▶ Activity
An acceptable response holds only the line containing "Contenido patrocinado" and every line after it to the end of the records, each reproduced exactly.

▶ Task data
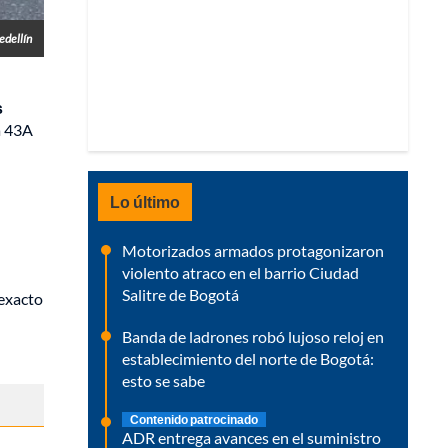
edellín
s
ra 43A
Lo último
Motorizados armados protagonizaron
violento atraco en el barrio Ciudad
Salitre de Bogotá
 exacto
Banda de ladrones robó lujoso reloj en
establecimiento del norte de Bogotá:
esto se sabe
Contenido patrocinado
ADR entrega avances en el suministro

▶ Result of the exercise
Contenido patrocinado
ADR entrega avances en el suministro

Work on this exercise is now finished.